To: "'Pat Hayes'" <phayes@xxxxxxx>
Cc: "'[ontolog-forum]'" <ontolog-forum@xxxxxxxxxxxxxxxx>
From: "Matthew West" <dr.matthew.west@xxxxxxxxx>
Date: Thu, 20 Dec 2012 23:07:51 -0000
Message-id: <50d39a4b.440db50a.78dd.ffffc1af@xxxxxxxxxxxxx>
Dear Pat,    (01)

> >>> That depends on how you define individual (of course).
> >>
> >> I had thought that there was a starting point here in which the
> force
> >> of being an individual was that one does not have instances or
> >> exemplars (or 'members'), so I have been using this idea for making
> >> intuitive judgements of plausibility, rather than any formal
> >> definition. This has nothing at all to do with being in space and
> time.
> >
> > MW: Someone (not me) proposed that, and I have been trying to say
> that
> > whilst what I mean by a individual does not have members, that does
> > not mean that everything that does not have members is an individual
> > (e.g. the null
> > set) and then you started shouting.
> 
> :-)  But Matthew, there is something peculiar going on here. There is a
> discussion going on using a word ("individual') which is really about
> an idea: a somewhat murky idea, with a long history, but still, an
> idea; the distinction between things that in some sense can have
> instances and those that are too 'particular' to have them, again in
> some murky sense. Then you arrive and tell us that you use this word in
> a wholly different way to refer to something completely different.    (02)

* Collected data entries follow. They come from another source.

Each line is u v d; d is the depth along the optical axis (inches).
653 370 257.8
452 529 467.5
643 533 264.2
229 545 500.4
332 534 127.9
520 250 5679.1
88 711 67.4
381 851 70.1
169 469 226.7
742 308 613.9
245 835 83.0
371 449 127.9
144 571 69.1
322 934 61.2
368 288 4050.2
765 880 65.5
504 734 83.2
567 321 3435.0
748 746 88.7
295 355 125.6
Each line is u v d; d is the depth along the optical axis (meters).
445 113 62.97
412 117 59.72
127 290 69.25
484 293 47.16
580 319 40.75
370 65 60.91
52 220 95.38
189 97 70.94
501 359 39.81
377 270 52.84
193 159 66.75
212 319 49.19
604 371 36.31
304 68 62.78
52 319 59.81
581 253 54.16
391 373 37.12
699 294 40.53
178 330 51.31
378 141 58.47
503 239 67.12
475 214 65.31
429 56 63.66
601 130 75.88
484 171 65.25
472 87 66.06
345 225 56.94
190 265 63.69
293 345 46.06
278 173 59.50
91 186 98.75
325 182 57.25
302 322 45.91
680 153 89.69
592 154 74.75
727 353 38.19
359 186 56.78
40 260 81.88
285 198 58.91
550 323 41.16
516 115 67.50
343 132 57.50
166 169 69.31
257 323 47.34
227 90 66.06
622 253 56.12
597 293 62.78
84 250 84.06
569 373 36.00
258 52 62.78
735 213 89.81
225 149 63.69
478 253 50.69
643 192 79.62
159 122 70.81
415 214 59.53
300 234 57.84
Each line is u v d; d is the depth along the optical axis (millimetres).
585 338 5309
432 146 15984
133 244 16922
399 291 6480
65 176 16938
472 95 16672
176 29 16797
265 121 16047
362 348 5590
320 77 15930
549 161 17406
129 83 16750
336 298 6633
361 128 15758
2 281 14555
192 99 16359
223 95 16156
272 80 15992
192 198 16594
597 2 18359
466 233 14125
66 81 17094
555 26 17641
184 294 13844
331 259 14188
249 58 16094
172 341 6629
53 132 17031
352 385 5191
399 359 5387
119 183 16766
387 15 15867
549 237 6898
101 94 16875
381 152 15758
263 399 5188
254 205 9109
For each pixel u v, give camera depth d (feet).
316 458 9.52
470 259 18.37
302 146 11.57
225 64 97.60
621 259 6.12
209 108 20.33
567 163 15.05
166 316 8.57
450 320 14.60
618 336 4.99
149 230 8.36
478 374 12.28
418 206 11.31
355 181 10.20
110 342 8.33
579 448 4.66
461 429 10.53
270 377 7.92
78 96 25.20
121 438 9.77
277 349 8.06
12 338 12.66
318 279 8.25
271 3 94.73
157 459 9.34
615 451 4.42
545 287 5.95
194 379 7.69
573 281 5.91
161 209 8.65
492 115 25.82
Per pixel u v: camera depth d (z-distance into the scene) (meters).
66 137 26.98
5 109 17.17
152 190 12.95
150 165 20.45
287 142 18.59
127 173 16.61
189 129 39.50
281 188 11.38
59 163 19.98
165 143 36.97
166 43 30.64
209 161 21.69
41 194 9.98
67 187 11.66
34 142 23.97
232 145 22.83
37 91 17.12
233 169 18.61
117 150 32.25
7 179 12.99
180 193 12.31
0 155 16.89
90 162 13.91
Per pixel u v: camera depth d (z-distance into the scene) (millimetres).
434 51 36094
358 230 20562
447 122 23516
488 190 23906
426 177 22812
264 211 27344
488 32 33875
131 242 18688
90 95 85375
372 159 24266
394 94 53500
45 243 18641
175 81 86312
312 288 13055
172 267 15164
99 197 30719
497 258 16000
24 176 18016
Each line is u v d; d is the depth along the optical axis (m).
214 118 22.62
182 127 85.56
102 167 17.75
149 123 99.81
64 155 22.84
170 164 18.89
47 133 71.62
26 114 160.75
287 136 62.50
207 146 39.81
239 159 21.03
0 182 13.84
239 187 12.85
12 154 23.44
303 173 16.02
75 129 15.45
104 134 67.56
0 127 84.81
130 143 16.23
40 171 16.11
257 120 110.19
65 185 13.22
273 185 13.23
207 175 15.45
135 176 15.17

MW: Well I was really trying to do something simpler than that, and explain
that something that is an individual (OWL sense) might also be a class, but
things got side tracked.    (03)

> Well, OK, you can be Humpty if you like, but what relevance does this
> remark have to the discussion at hand? If someone were to tell us that
> what they mean by "individual" is an umbrella made in Poland, then all
> that follows is that they are not having the same discussion that the
> rest of us are having.
> 
> But put that aside, and I'll respond to the rest of your message as it
> is written.
> 
> > MW: But let's back up a bit, because Chris mentioned individual as a
> > foundational object, and for what I mean, what I mean by individual
> is
> > not really that either. So if I look at what I see (in my scheme of
> > things, your mileage may vary) as foundational objects, my list would
> be:
> > - set/class - things for which the membership/instance of
> relationship
> > is
> > valid)
> > - spatio-temporal extent - things for which mereotopological
> > relationships are valid.
> 
> Are there things for which both membership and meretopology are valid?    (04)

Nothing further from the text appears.